[Problem A]
Based on the report on Kimberle Weeks, say whether each statement agrees with it: (i) the jury was made up of four women and two men; (ii) Weeks was to be held in jail until her sentencing; (iii) Weeks was first elected supervisor in 2012. Answer yes or no for each, quoting the words of the report that decide it.

[Reading text]

——

Kimberle Weeks is guilty.
A jury of four women and two men found the former Flagler County Elections Supervisor guilty on seven third-degree felony counts of illegally recording phone conversations with public officials, without their consent.
Weeks will be sentenced at a later date. Until then, she remains free on the same $12,000 bond she posted the day of her arrest almost three years ago, on May 6, 2015, four months after she resigned her position as the elections supervisor. She is unlikely to face prison time (her offenses combined with her nonexistent criminal history until now mean she does not score enough points to result in prison time). At most she might face some jail time, if that, with a probation term the most likely outcome.
The verdict followed two hours and 20 minutes of deliberations in the fourth day of a trial that replayed some of the controversies and many of the sounds–Weeks’s voice especially–that had characterized the six years of her blustery tenure. She had been elected supervisor in 2008 and won reelection in 2012, but by the time she resigned the Florida Department of Law Enforcement had raided her office, search warrant in hand, collecting the computer hardware from which would be harvested the various illegal recordings Weeks had made during her tenure.

——

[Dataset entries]
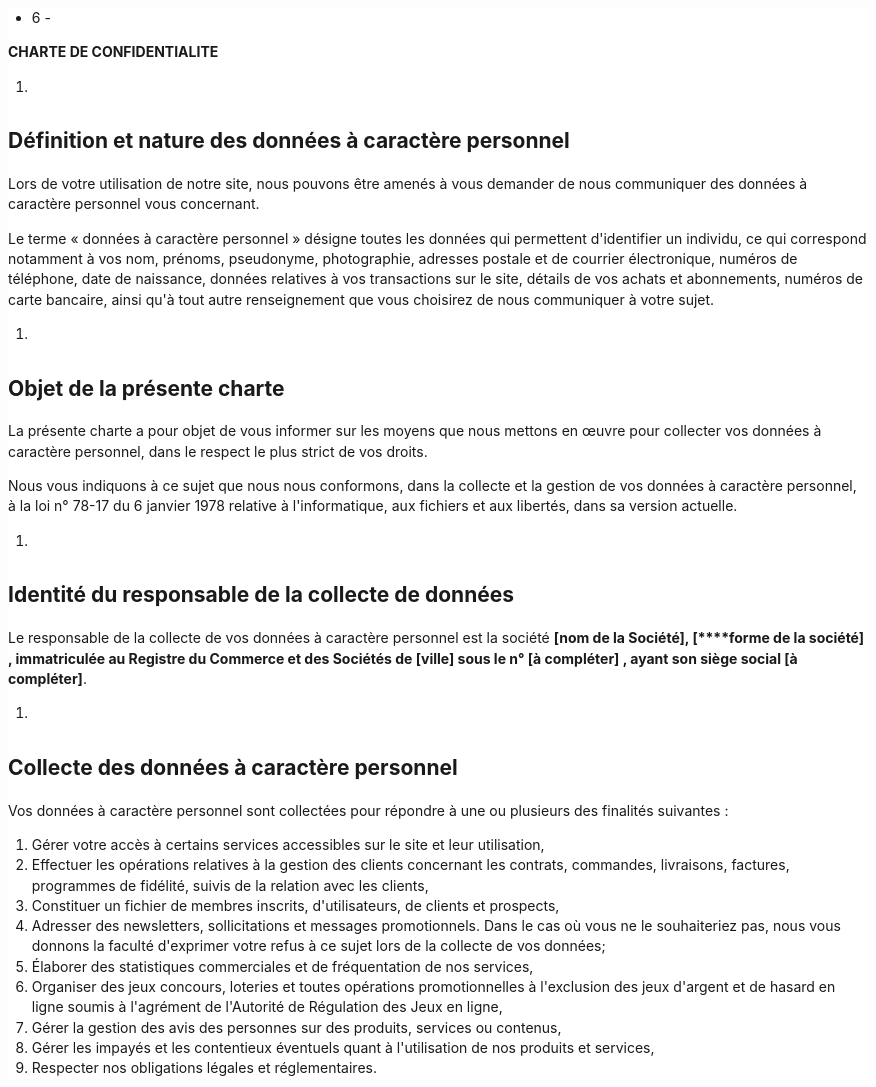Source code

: 
- 6 -

**CHARTE DE CONFIDENTIALITE**

1.
## Définition et nature des données à caractère personnel

Lors de votre utilisation de notre site, nous pouvons être amenés à vous demander de nous communiquer des données à caractère personnel vous concernant.

Le terme « données à caractère personnel » désigne toutes les données qui permettent d'identifier un individu, ce qui correspond notamment à vos nom, prénoms, pseudonyme, photographie, adresses postale et de courrier électronique, numéros de téléphone, date de naissance, données relatives à vos transactions sur le site, détails de vos achats et abonnements, numéros de carte bancaire, ainsi qu'à tout autre renseignement que vous choisirez de nous communiquer à votre sujet.

1.
## Objet de la présente charte

La présente charte a pour objet de vous informer sur les moyens que nous mettons en œuvre pour collecter vos données à caractère personnel, dans le respect le plus strict de vos droits.

Nous vous indiquons à ce sujet que nous nous conformons, dans la collecte et la gestion de vos données à caractère personnel, à la loi n° 78-17 du 6 janvier 1978 relative à l'informatique, aux fichiers et aux libertés, dans sa version actuelle.

1.
## Identité du responsable de la collecte de données

Le responsable de la collecte de vos données à caractère personnel est la société **[****nom de la Société****], [****forme de la société] **, immatriculée au Registre du Commerce et des Sociétés de** [ville] **sous le n°** [à compléter] **, ayant son siège social** [à compléter]**.

1.
## Collecte des données à caractère personnel

Vos données à caractère personnel sont collectées pour répondre à une ou plusieurs des finalités suivantes :

1. Gérer votre accès à certains services accessibles sur le site et leur utilisation,
2. Effectuer les opérations relatives à la gestion des clients concernant les contrats, commandes, livraisons, factures, programmes de fidélité, suivis de la relation avec les clients,
3. Constituer un fichier de membres inscrits, d'utilisateurs, de clients et prospects,
4. Adresser des newsletters, sollicitations et messages promotionnels. Dans le cas où vous ne le souhaiteriez pas, nous vous donnons la faculté d'exprimer votre refus à ce sujet lors de la collecte de vos données;
5. Élaborer des statistiques commerciales et de fréquentation de nos services,
6. Organiser des jeux concours, loteries et toutes opérations promotionnelles à l'exclusion des jeux d'argent et de hasard en ligne soumis à l'agrément de l'Autorité de Régulation des Jeux en ligne,
7. Gérer la gestion des avis des personnes sur des produits, services ou contenus,
8. Gérer les impayés et les contentieux éventuels quant à l'utilisation de nos produits et services,
9. Respecter nos obligations légales et réglementaires.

——

[Problem B]
From the rows above, reproduce word for word the lines that begin at the line containing "Lors de votre" and stop after the line containing "Nous vous indiquons", both included.

[Worked solution A]
(i) Yes: "A jury of four women and two men found the former Flagler County Elections Supervisor guilty"
(ii) No: "Until then, she remains free on the same $12,000 bond she posted the day of her arrest"
(iii) No: "She had been elected supervisor in 2008 and won reelection in 2012"

[Worked solution B]
Lors de votre utilisation de notre site, nous pouvons être amenés à vous demander de nous communiquer des données à caractère personnel vous concernant.

Le terme « données à caractère personnel » désigne toutes les données qui permettent d'identifier un individu, ce qui correspond notamment à vos nom, prénoms, pseudonyme, photographie, adresses postale et de courrier électronique, numéros de téléphone, date de naissance, données relatives à vos transactions sur le site, détails de vos achats et abonnements, numéros de carte bancaire, ainsi qu'à tout autre renseignement que vous choisirez de nous communiquer à votre sujet.

1.
## Objet de la présente charte

La présente charte a pour objet de vous informer sur les moyens que nous mettons en œuvre pour collecter vos données à caractère personnel, dans le respect le plus strict de vos droits.

Nous vous indiquons à ce sujet que nous nous conformons, dans la collecte et la gestion de vos données à caractère personnel, à la loi n° 78-17 du 6 janvier 1978 relative à l'informatique, aux fichiers et aux libertés, dans sa version actuelle.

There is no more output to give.